Düzen Prensibi Olarak Hukuk
İnsanların oluşturduğu toplum mutlaka bir düzene dayanmalıdır. Bu düzenin temelini de hukuk kuralları oluşturur. İnsan topluluğunun olduğu (ibi societas, ibi ius) her yerde hukuk vardır. Hukukun varlığı için, hukuk kurallarına aykırı bir davranış olanağının bulunması gerekir.

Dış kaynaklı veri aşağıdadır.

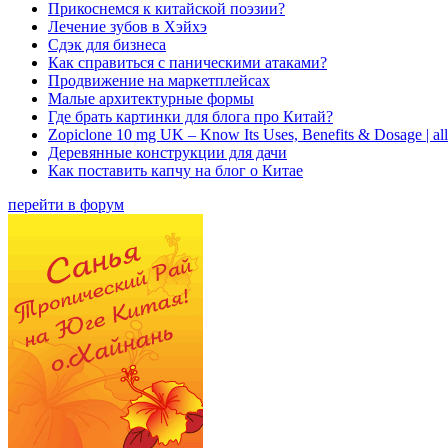
Прикоснемся к китайской поэзии?
Лечение зубов в Хэйхэ
Сдэк для бизнеса
Как справиться с паническими атаками?
Продвижение на маркетплейсах
Малые архитектурные формы
Где брать картинки для блога про Китай?
Zopiclone 10 mg UK – Know Its Uses, Benefits & Dosage | a
Деревянные конструкции для дачи
Как поставить капчу на блог о Китае
перейти в форум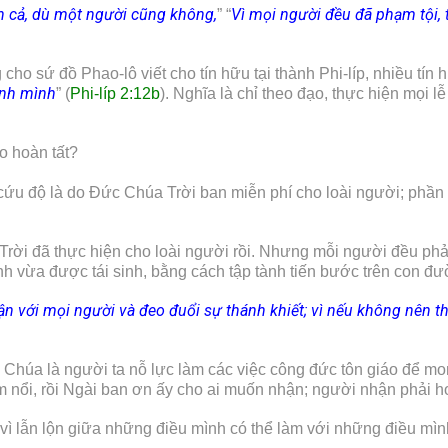
h cả, dù một người cũng không,
Vì mọi người đều đã phạm tội,
” “
 sứ đồ Phao-lô viết cho tín hữu tại thành Phi-líp, nhiều tín hữ
ính mình
” (
Phi-líp 2:12b
). Nghĩa là chỉ theo đạo, thực hiện mọi l
o hoàn tất?
 cứu độ là do Đức Chúa Trời ban miễn phí cho loài người; phần
Trời đã thực hiện cho loài người rồi. Nhưng mỗi người đều ph
nh vừa được tái sinh, bằng cách tập tành tiến bước trên con đ
n với mọi người và đeo đuổi sự thánh khiết; vì nếu không nên t
o Chúa là người ta nỗ lực làm các việc công đức tôn giáo để m
m nổi, rồi Ngài ban ơn ấy cho ai muốn nhận; người nhận phải h
ại vì lẫn lộn giữa những điều mình có thể làm với những điều m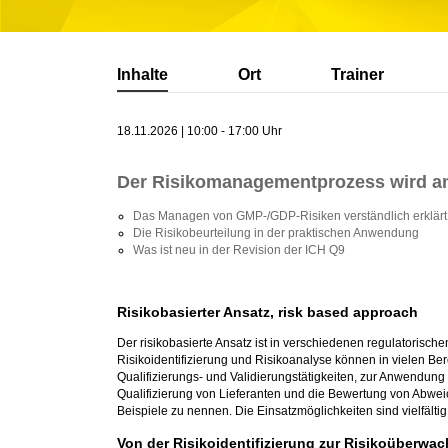
Inhalte
Ort
Trainer
18.11.2026 | 10:00 - 17:00 Uhr
Der Risikomanagementprozess wird anh
Das Managen von GMP-/GDP-Risiken verständlich erklärt
Die Risikobeurteilung in der praktischen Anwendung
Was ist neu in der Revision der ICH Q9
Risikobasierter Ansatz, risk based approach
Der risikobasierte Ansatz ist in verschiedenen regulatorisch
Risikoidentifizierung und Risikoanalyse können in vielen Be
Qualifizierungs- und Validierungstätigkeiten, zur Anwendun
Qualifizierung von Lieferanten und die Bewertung von Abweic
Beispiele zu nennen. Die Einsatzmöglichkeiten sind vielfältig
Von der Risikoidentifizierung zur Risikoüberwa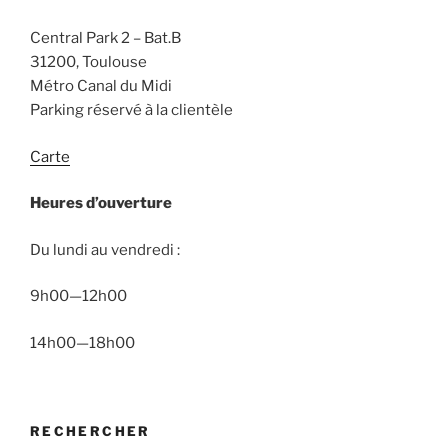
Central Park 2 – Bat.B
31200, Toulouse
Métro Canal du Midi
Parking réservé à la clientèle
Carte
Heures d’ouverture
Du lundi au vendredi :
9h00—12h00
14h00—18h00
RECHERCHER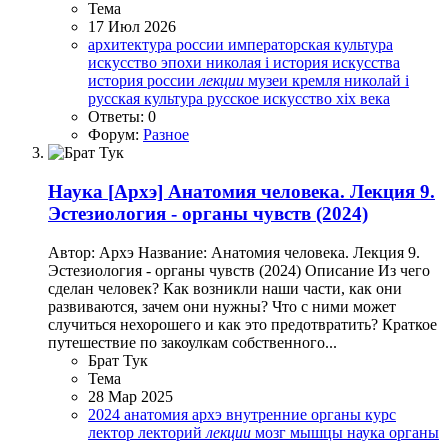
Тема
17 Июл 2026
архитектура россии
императорская культура
искусство эпохи николая i
история искусства
история россии
лекции
музеи кремля
николай i
русская культура
русское искусство xix века
Ответы: 0
Форум:
Разное
Наука
[Архэ] Анатомия человека. Лекция 9.
Эстезиология - органы чувств (2024)
Автор: Архэ Название: Анатомия человека. Лекция 9.
Эстезиология - органы чувств (2024) Описание Из чего
сделан человек? Как возникли наши части, как они
развиваются, зачем они нужны? Что с ними может
случиться нехорошего и как это предотвратить? Краткое
путешествие по закоулкам собственного...
Брат Тук
Тема
28 Мар 2025
2024
анатомия
архэ
внутренние органы
курс
лектор
лекторий
лекции
мозг
мышцы
наука
органы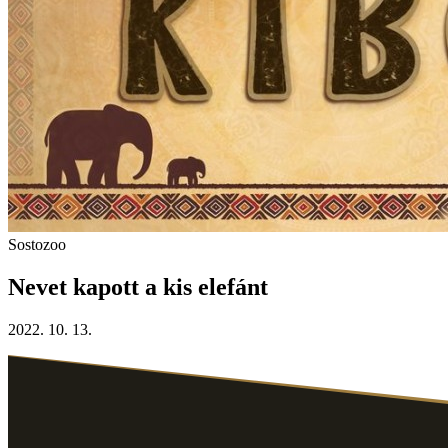
Sostozoo
Nevet kapott a kis elefánt
2022. 10. 13.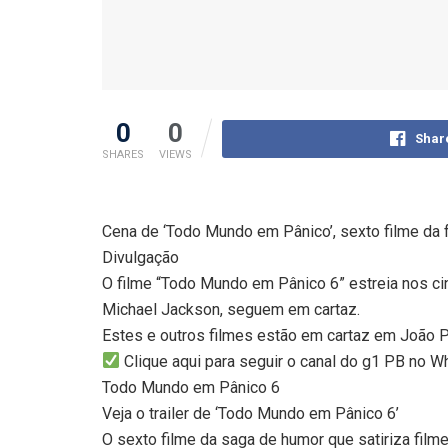
0
0
Shar
SHARES
VIEWS
Cena de ‘Todo Mundo em Pânico’, sexto filme da fr
Divulgação
O filme “Todo Mundo em Pânico 6” estreia nos cin
Michael Jackson, seguem em cartaz.
Estes e outros filmes estão em cartaz em João P
Clique aqui para seguir o canal do g1 PB no 
Todo Mundo em Pânico 6
Veja o trailer de ‘Todo Mundo em Pânico 6’
O sexto filme da saga de humor que satiriza film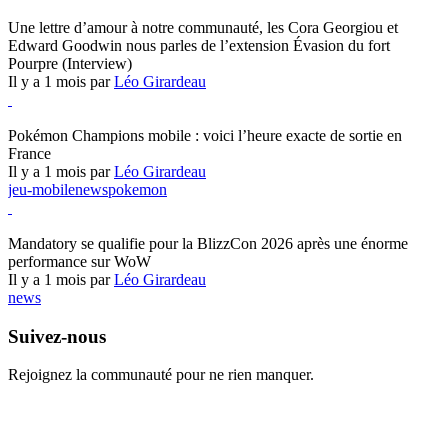
Hearthstone
Une lettre d’amour à notre communauté, les Cora Georgiou et
Edward Goodwin nous parles de l’extension Évasion du fort
Pourpre (Interview)
Il y a 1 mois par
Léo Girardeau
Pokémon Champions
Pokémon Champions mobile : voici l’heure exacte de sortie en
France
Il y a 1 mois par
Léo Girardeau
jeu-mobile
news
pokemon
World of Warcraft
Mandatory se qualifie pour la BlizzCon 2026 après une énorme
performance sur WoW
Il y a 1 mois par
Léo Girardeau
news
Suivez-nous
Rejoignez la communauté pour ne rien manquer.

Teknik anlamda hukukun tek bir tanımı yoktur. Hukukun fazla sayıda tanımının ortaya atılmış olması nedeniye, meşhur Alman düşünür Immanuel Kant alaycı bir ifade ile "hukukçular, kendi hukuk kavramlarına hala tanım aramaktadırlar" demiştir. Bu ifade günümüzde de geçerlidir çünkü hukukun tam bir tanımını vermek günümüzde de mümkün değildir. Hukukun bir tanımının olamamasının sebepleri arasında onun çok yönlü bir kavram olması yatar. Bir taraftan hukuk toplum içindeki diğer kurallarla (ahlak, görgü, din kuralları) sıkı bir ilişki içindedir ve onlardan tamamen soyutlanması imkansızdır.; diğer taraftan hukuk toplum içindeki işlevini görebilmek için, toplumun ihtiyaçlarını karşılayabilmek için onun koşullarına uymak zorundadır. Bu nedenle de toplumdaki değişikliklere paralel olarak değişmektedir. Böylece hukuk kuralları her yerde devamlı farklılık gösterir. Nitekim, büyük Fransız düşünür Pascal bu değişiklikleri belirterek "pirenlerin berisine doğru olan, ötesinde hata oluyor" demiştir.
Örnek: Bir endüstri devrimini veya endüstri devrimi ötesini yaşayan bir ülkenin ihtiyaçları ile bir tarım ülkesinin ihtiyaçları farklı olduğu gibi, sosyalist veya liberal ekonomiyi benimsemiş ülkelerin de hukuk düzenleri farklı olacaktır. Aynı esas, totaliter devlet yapısına sahip ülkeler veya ferdiyetçi düzeni benimsemiş ülkeler arasında da geçerlidir.